BEGIN Material to process

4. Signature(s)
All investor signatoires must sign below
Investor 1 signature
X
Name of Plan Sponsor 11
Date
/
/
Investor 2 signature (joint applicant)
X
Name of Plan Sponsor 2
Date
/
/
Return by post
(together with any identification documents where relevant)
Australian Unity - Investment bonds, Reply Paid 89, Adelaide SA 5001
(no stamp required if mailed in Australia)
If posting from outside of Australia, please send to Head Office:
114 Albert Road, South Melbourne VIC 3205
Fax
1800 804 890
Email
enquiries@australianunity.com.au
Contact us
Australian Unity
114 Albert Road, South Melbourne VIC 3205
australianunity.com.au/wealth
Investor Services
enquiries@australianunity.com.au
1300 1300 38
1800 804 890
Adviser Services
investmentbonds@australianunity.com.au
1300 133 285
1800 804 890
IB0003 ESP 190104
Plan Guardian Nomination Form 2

END Material to process

» Brief
Scan the entries above for the string "Plan" and copy each line that contains it.

» Expected output
Name of Plan Sponsor 11
Name of Plan Sponsor 2
Plan Guardian Nomination Form 2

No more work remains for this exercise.